Text shown -
####

In the 1930s, Tennessee saw many more firsts. They played in the New York City Charity Game on December 5, 1931, the program's first ever bowl game. They scored a 13–0 victory over New York University, being led by Herman Hickman. Hickman's performance in the game caught the eye of Grantland Rice, and Hickman was added to Rice's All American team. Hickman would later play professionally in New York, for football's Brooklyn Dodgers. After the 1932 season, Tennessee joined the Southeastern Conference, setting the stage for years of new rivalries. Captain Neyland led the Vols to a 76–7–5 record from 1926 to 1934. After the 1934 season, Neyland was called into military service in Panama. Neyland's first stint with UT saw the Vols rattle off undefeated streaks of 33, 28 and 14 games, including five undefeated seasons (1927, 1928, 1929, 1931, and 1932).

Neyland returns[]

Tennessee struggled to a losing record during Neyland's time in Panama. He returned to find a rebuilding project in 1936. In 1936 and 1937, the Vols won six games each season. However, in 1938, Neyland's Vols began one of the more impressive streaks in NCAA football history. Led by the likes of Tennessee's only three time All-American Bob Suffridge, the 1938 Tennessee Volunteers won the school's first National Championship and earned a trip to the Orange Bowl, the team's first major bowl, where they pounded fellow unbeaten Oklahoma by a score of 17-0. They outscored their opponents 283–16. The 1939 regular season was even more impressive. The 1939 team was the last NCAA team ever to hold their opponents scoreless for an entire regular season. Surprisingly, the Vols did not earn a national title that year despite being ranked #1 for most of the season, but did earn a trip to the famed Rose Bowl. The Vols were without the services of stud tailback George Cafego, who would finish fourth in the Heisman voting and be the top pick in the NFL draft, due to a knee injury. Cafego's backup was also injured. For a single-wing squad heavily dependent upon the tailback position, it proved to be too much for the Vols to overcome. In front of a crowd of over 90,000, Tennessee fell by a score of 14–0 to Southern California. That loss ended UT's streak of 17 straight shutout games and 71 consecutive shutout quarters, NCAA records to this day. The 1940 Vols put together a third consecutive undefeated regular season (Neyland's eighth such season with the Vols). That team earned a National title from two minor polls, and received the school's first bid to the Sugar Bowl, where they lost to Boston College. After the 1940 season, Neyland was again pressed into military service, this time for World War II. His successor, John Barnhill, did well in his absence, going 32-5-2 during the war years of 1941 to 1945. The Vols did not field a team in 1943 due to the war.

####

Extracted material -
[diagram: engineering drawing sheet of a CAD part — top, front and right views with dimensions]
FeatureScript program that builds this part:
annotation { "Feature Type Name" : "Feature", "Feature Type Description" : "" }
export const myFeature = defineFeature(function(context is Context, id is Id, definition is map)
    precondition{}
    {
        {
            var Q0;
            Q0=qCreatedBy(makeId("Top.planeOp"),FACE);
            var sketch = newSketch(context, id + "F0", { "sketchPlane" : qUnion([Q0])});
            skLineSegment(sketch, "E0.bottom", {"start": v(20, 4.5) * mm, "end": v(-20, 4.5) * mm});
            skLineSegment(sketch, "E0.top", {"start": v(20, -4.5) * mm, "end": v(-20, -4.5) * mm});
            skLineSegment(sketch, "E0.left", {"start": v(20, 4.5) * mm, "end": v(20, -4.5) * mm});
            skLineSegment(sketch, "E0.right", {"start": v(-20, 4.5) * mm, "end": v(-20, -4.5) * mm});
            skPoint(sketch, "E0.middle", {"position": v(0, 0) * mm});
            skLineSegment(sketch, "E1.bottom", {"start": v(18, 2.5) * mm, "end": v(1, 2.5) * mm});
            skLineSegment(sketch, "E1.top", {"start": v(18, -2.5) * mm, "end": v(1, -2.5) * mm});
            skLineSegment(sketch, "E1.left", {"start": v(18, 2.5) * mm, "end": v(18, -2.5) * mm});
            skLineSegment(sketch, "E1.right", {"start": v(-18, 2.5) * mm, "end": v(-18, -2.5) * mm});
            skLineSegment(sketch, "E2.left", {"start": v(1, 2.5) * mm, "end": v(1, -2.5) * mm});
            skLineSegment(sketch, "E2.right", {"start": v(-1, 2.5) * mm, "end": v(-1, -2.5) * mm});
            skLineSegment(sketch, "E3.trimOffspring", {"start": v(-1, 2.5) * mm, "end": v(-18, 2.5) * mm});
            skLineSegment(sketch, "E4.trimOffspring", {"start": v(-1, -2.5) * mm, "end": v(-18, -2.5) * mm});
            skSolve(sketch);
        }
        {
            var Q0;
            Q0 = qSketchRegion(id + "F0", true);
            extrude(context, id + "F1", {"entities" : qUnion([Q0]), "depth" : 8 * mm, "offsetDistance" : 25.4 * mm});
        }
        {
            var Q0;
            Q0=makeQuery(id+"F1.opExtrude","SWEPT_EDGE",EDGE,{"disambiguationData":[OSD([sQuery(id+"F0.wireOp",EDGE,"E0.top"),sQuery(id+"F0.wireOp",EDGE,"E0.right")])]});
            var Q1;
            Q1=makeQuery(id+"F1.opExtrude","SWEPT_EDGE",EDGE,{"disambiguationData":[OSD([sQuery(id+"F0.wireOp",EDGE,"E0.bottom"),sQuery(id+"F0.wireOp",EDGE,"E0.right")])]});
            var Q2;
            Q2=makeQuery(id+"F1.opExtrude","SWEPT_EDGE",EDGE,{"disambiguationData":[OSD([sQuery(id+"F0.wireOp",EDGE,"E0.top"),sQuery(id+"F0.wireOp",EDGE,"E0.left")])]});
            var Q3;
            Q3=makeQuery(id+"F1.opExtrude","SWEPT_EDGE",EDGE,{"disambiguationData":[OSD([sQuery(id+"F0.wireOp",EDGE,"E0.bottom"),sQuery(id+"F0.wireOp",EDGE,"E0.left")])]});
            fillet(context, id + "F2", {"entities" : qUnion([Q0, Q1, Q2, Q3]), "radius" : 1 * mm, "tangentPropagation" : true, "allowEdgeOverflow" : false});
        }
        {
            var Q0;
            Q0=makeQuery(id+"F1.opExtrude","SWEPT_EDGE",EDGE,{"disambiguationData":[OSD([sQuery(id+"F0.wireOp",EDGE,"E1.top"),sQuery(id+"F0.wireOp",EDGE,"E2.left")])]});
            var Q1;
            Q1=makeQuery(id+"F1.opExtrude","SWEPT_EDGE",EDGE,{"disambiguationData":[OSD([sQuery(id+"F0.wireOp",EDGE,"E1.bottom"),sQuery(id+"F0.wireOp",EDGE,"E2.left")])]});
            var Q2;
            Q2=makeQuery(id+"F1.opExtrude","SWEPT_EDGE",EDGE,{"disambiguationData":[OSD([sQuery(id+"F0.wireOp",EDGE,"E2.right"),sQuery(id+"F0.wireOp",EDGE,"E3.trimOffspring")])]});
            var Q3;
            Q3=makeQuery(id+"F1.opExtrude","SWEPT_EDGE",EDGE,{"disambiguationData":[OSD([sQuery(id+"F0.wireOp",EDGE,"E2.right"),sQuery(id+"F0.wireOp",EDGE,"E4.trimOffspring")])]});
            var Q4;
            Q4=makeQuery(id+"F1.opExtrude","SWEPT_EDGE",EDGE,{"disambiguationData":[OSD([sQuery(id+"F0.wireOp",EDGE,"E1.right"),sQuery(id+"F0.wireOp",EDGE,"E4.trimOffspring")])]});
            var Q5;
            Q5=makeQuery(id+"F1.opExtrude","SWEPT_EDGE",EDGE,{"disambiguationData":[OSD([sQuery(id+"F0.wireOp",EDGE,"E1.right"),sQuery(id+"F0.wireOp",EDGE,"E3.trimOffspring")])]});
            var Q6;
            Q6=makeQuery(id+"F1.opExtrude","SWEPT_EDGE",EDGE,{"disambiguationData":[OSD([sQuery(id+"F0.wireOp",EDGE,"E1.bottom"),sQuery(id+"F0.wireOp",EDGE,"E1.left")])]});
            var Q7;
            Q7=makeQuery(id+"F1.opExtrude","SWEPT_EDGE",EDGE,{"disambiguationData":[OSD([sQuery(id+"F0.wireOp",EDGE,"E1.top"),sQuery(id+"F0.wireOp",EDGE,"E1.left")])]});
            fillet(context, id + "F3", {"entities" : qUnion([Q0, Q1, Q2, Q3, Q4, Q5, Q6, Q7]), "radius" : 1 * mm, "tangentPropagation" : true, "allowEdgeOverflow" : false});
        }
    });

####

Instructions -
a – Could you recast the listing as a numbered list, starting with its first line and going on through the line with "var sketch = newSketch(context, id", both included, with blank lines left out and nothing beyond that line?
b – Can you continue the passage on Tennessee football history from where it stops?

Results in order -
a –
1. [diagram: engineering drawing sheet of a CAD part — top, front and right views with dimensions]
2. FeatureScript program that builds this part:
3. annotation { "Feature Type Name" : "Feature", "Feature Type Description" : "" }
4. export const myFeature = defineFeature(function(context is Context, id is Id, definition is map)
5.     precondition{}
6.     {
7.         {
8.             var Q0;
9.             Q0=qCreatedBy(makeId("Top.planeOp"),FACE);
10.             var sketch = newSketch(context, id + "F0", { "sketchPlane" : qUnion([Q0])});

b –
Neyland's final years[]

After World War II, Neyland retired from the military. He returned to Knoxville with the rank of General Officer and led the Vols to more success. From 1946 to 1952, Neyland's Vols had a record of 54–17–4. They won conference titles in 1946 and 1951, and National titles in 1950 and 1951. The 1950 season included what would prove to be the highest profile matchup between the South's two biggest coaching legends-General Neyland and Paul "Bear" Bryant, then at Kentucky. Both teams were ranked in the top ten. The Vols defeated Bryant, superstar quarterback Babe Parilli, and the Wildcats, 7-0. Bryant would never win a game against Neyland. The 1950 season culminated with a win against #2 Texas in Dallas at the Cotton Bowl Classic. The 1951 team featured Hank Lauricella, that season's Heisman Trophy runner up, and Doug Atkins, a future college football and Pro Football Hall of Fame performer. The Vols romped to a 10-0 regular season record (Neyland's ninth undefeated regular season) and the AP National Title. Neyland retired due to poor health in 1952 after taking the Vols to a 8-2-1 record, and took the position of athletic director. His final game was the 1953 Cotton Bowl against Texas, where Tennessee was shut out 0-16. The Vols would see spotty success for some 40 years after that, but it would be the late 1980s and 1990s before the Tennessee program had similar winning percentages.

After Neyland[]

Harvey Robinson had the tough task of replacing General Neyland, and only stuck around for two seasons. Following the 1954 season, Neyland fired Robinson and replaced him with Bowden Wyatt who had seen success at Wyoming and Arkansas. Neyland called the move "the hardest thing I've ever had to do."


Neyland Stadium, named for Robert Neyland.

Wyatt, who had been a hall of fame player for Neyland, struggled at Tennessee. He won more than 6 games only twice, in 1956 and 1957.

The 1956 squad won an SEC Championship, going 10–1 and finishing the season ranked #2. That year, UT won one of the greatest games in team history, a 6-0 victory over Georgia Tech in Atlanta when both teams were ranked #2 and #3, respectively. It was voted the second best game in college football history by Sports Illustrated's 100th Anniversary of College Football issue (published in 1969). Tech was coached by former UT Hall of Fame quarterback, and revered Yellow Jacket coach, Bobby Dodd. In the final minutes of a legendary defensive struggle, UT was backed up just ahead of their own goal line, but star tailback and future head coach Johnny Majors took a direct snap and booted a roughly 70 yard punt deep into Yellow Jacket territory to seal the win. Majors would finish second in the Heisman voting that year; it was a controversial vote that resulted in the only time a player from a losing squad, Paul Hornung of 2-8 Notre Dame, won the trophy.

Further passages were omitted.